Na opinião dele, as tropas já receberam o treinamento necessário para esse tipo de atuação durante a ocupação do Complexo do Alemão. O tenente-coronel, antes do anúncio do governador Sérgio Cabral, acreditava que o Alemão também receberia os militares.

— Os militares cumprirão missão constitucional, ainda que de exceção, para garantir a lei e a ordem, com pedido do governador — completa.

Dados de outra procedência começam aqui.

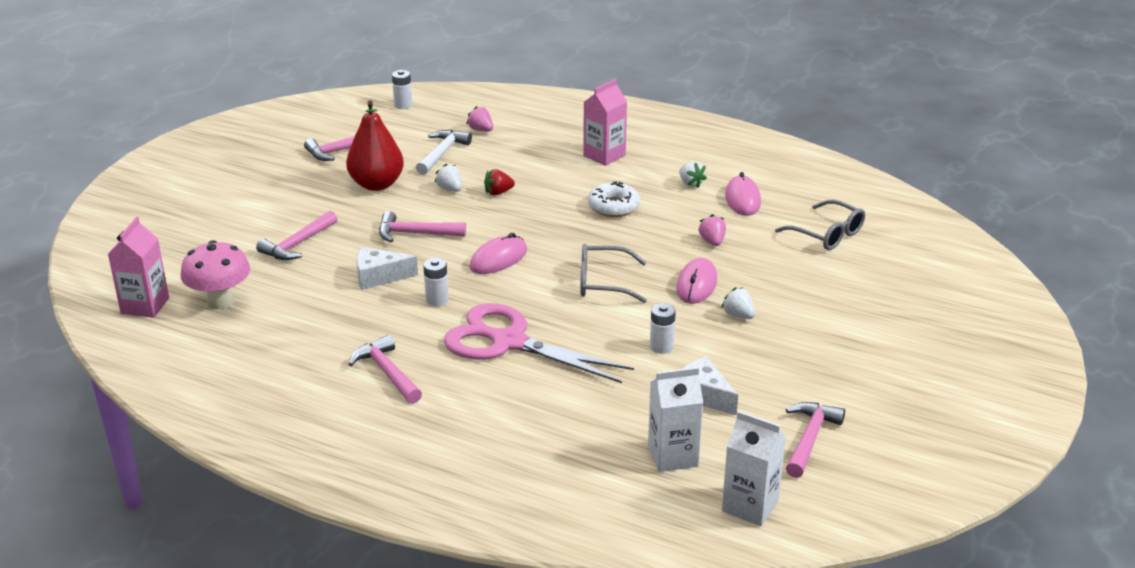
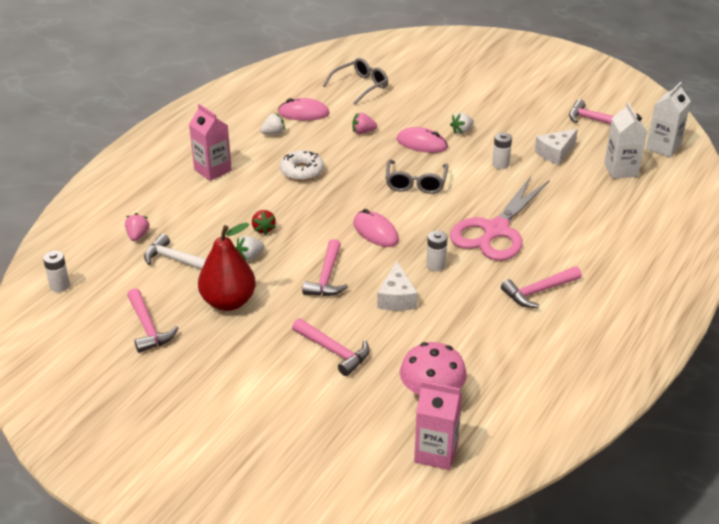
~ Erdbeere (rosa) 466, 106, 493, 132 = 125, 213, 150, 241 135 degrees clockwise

O sociólogo Ignácio Cano, professor e pesquisador do Laboratório de Análise da Violência da Uerj, diz que a ajuda das tropas federais na Maré está associada à Copa do Mundo pelo fato de a comunidade estar localizada num ponto estratégico de chegada e saída do Rio. O complexo fica próximo à Avenida Brasil e é cortado pela Linha Vermelha, por onde passa quem se dirige ao Aeroporto Internacional Tom Jobim.

— Com a Copa e em ano eleitoral não iam deixar a Maré como está. Mas o fato de pedirem ajuda federal, com as UPPs já há algum tempo implantadas, mostra que a situação não correu bem. Se as coisas tivessem corrido bem, agora teríamos várias UPPs na Maré e essa possibilidade não se apresentaria — diz o especialista, acrescentando que um dos motivos que levou a não implantação da UPP na Maré foram os problemas enfrentados pela polícia no Complexo do Alemão, mesmo depois da pacificação.